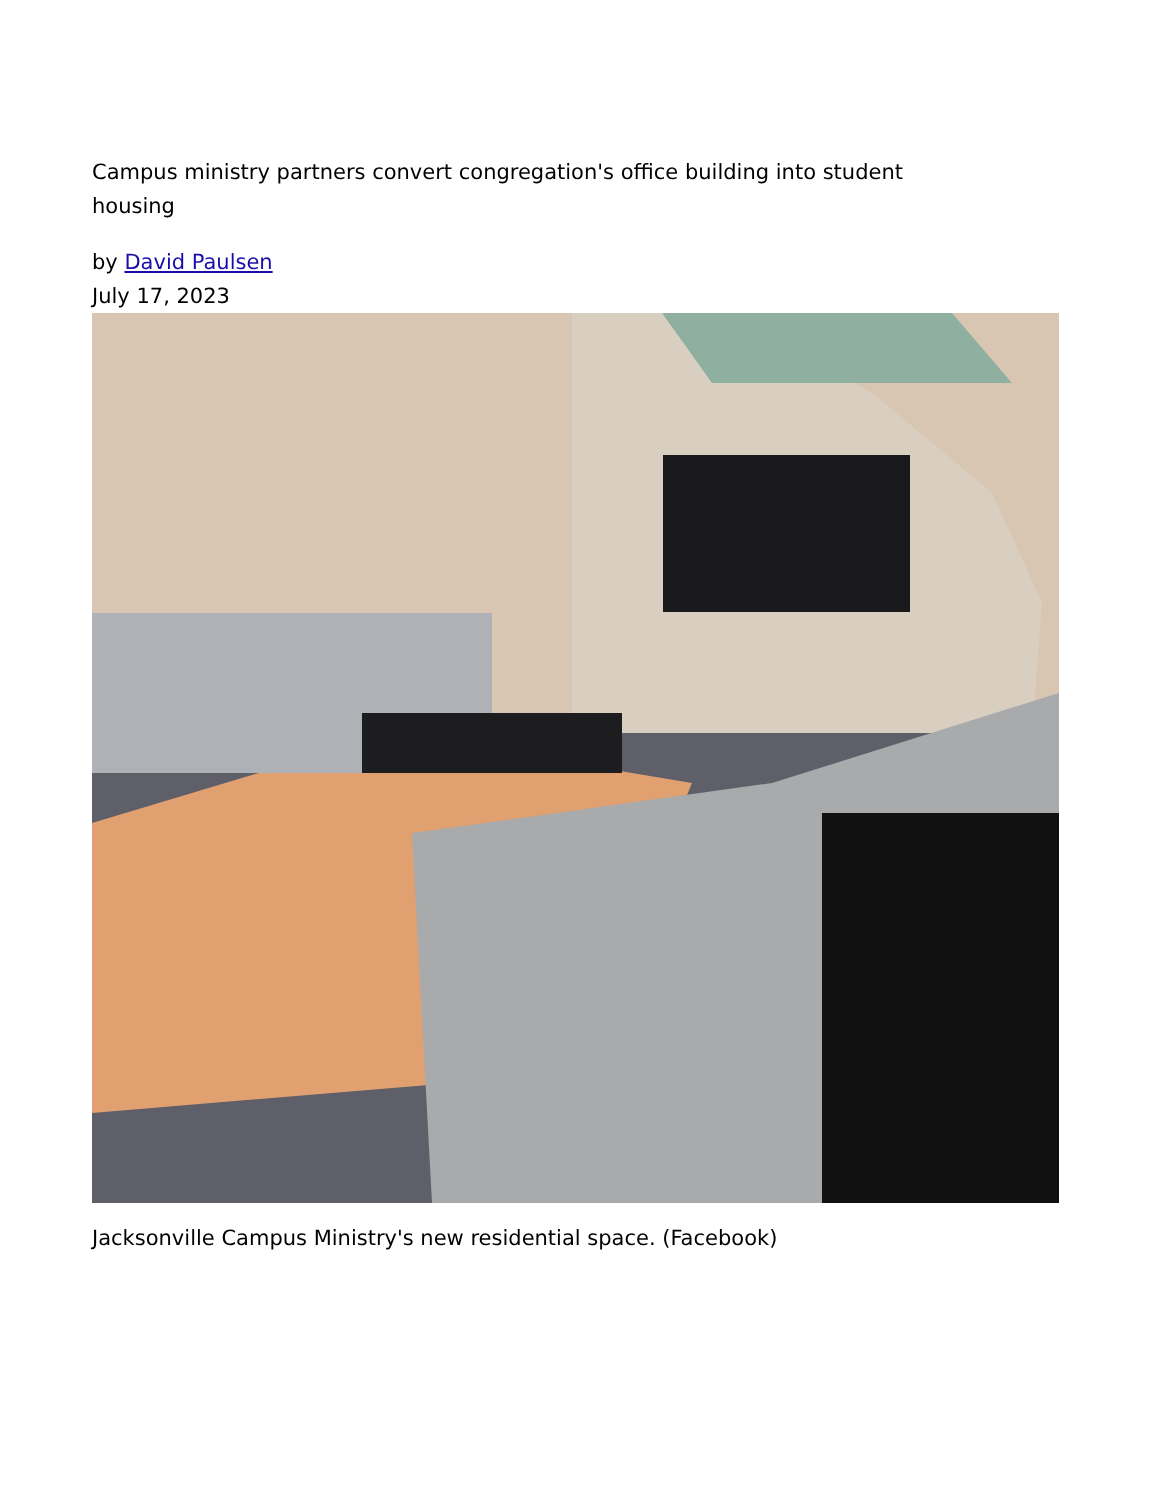Campus ministry partners convert congregation's office building into student housing
by David Paulsen
July 17, 2023
Jacksonville Campus Ministry's new residential space. (Facebook)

» **Work to complete**: Write out again, unchanged, every line from the line containing "by David Paulsen" to the final line of the material above.

» **Answer space**:
by David Paulsen
July 17, 2023
Jacksonville Campus Ministry's new residential space. (Facebook)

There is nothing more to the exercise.